Start with harvest data. Montana FWP, IDFG, and CPW all publish harvest reports by hunting district. Buck-to-doe ratios, hunter success rates, and total harvest numbers over five years give you a baseline for unit quality. Avoid units with declining buck harvest trends unless you have specific intelligence about why quality remains high.

E-scouting before boots on the ground. OnX Maps is the standard tool. Layer in public land boundaries, land ownership, topography, and aerial imagery to identify terrain features that hold mule deer: north-facing slopes with shade and browse, water sources in dry country, saddles and bench edges in mountain terrain, creek corridors in prairie habitat. Build a list of areas to investigate before you ever leave home.

Water is everything in arid units. In Oregon, Idaho’s Owyhee country, and much of eastern Montana, water sources define where deer spend their time in September and October. Identify springs, stock tanks, ponds, and seasonal creek drainages on the map, then verify activity with trail cameras during summer scouting trips if you can make them happen.

Pressure is a variable you can control. In OTC country, pressure concentrates near roads and popular trailheads. The most predictable way to find less-educated deer is to walk farther than most hunters are willing to go. Two miles from the nearest road separates you from the majority of the competition in any OTC unit. Three miles puts you in a different world.
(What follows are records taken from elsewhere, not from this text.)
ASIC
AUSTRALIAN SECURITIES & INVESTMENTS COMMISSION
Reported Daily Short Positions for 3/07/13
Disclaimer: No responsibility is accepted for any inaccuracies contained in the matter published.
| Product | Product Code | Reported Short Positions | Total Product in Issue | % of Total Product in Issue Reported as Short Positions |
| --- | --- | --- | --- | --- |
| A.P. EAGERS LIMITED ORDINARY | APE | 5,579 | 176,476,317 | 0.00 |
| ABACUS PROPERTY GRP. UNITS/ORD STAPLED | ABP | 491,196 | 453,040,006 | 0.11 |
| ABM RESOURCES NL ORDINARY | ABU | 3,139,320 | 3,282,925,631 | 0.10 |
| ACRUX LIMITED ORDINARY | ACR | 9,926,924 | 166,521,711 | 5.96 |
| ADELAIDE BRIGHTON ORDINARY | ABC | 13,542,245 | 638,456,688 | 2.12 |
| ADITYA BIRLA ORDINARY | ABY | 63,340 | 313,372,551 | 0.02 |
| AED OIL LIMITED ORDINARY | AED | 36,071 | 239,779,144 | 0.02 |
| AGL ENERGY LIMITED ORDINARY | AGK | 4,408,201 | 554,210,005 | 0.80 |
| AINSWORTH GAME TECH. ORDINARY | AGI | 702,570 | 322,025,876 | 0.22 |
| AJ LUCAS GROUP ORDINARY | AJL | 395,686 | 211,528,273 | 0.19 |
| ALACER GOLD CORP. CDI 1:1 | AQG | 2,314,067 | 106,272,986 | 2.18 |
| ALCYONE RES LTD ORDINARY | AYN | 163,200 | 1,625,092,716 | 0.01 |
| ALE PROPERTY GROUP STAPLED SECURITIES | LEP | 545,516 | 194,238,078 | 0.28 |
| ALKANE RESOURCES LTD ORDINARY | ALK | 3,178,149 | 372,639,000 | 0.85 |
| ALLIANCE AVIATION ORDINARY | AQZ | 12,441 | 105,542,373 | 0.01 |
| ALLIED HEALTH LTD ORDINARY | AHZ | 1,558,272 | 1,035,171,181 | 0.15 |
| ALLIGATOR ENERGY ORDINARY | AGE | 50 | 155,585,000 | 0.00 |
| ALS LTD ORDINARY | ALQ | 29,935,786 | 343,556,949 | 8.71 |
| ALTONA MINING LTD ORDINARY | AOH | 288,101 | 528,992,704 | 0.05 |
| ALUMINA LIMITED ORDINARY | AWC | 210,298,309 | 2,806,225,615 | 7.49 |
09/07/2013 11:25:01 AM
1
Use the Draw Odds Engine to compare draw odds across states when you’re deciding how to allocate limited applications — sometimes a unit that looks competitive on paper draws far better or worse than the averages suggest.

What to Realistically Expect

OTC mule deer hunting is not a trophy factory. The states and units that issue unlimited tags generally don’t compete with Utah’s Book Cliffs or Nevada’s Ruby Mountains for producing 200-inch bucks. Go in with calibrated expectations.

In the best OTC areas — quality eastern Montana hunting districts, southern Idaho desert units, Colorado’s better OTC archery terrain — 150–165-inch mature bucks are achievable for hunters who put in the research and the physical effort. These are legitimate, respectable western mule deer. They’re not ceiling scores, but they’re the kind of bucks that any hunter would be proud to hang on the wall.

The more important metric for most OTC hunters, especially in the early years, is experience. Every mile you walk in mule deer country, every buck you watch bed and feed, every stalk you execute whether it ends in a shot or a blown opportunity teaches you something. That compound learning is exactly what makes OTC mule deer hunting valuable as an investment in your long-term effectiveness as a western hunter.


Tag costs referenced are approximate nonresident figures based on 2025–2026 state fee schedules. Always verify current costs and regulations directly with state wildlife agencies before purchasing licenses. Tag prices and season structures change annually.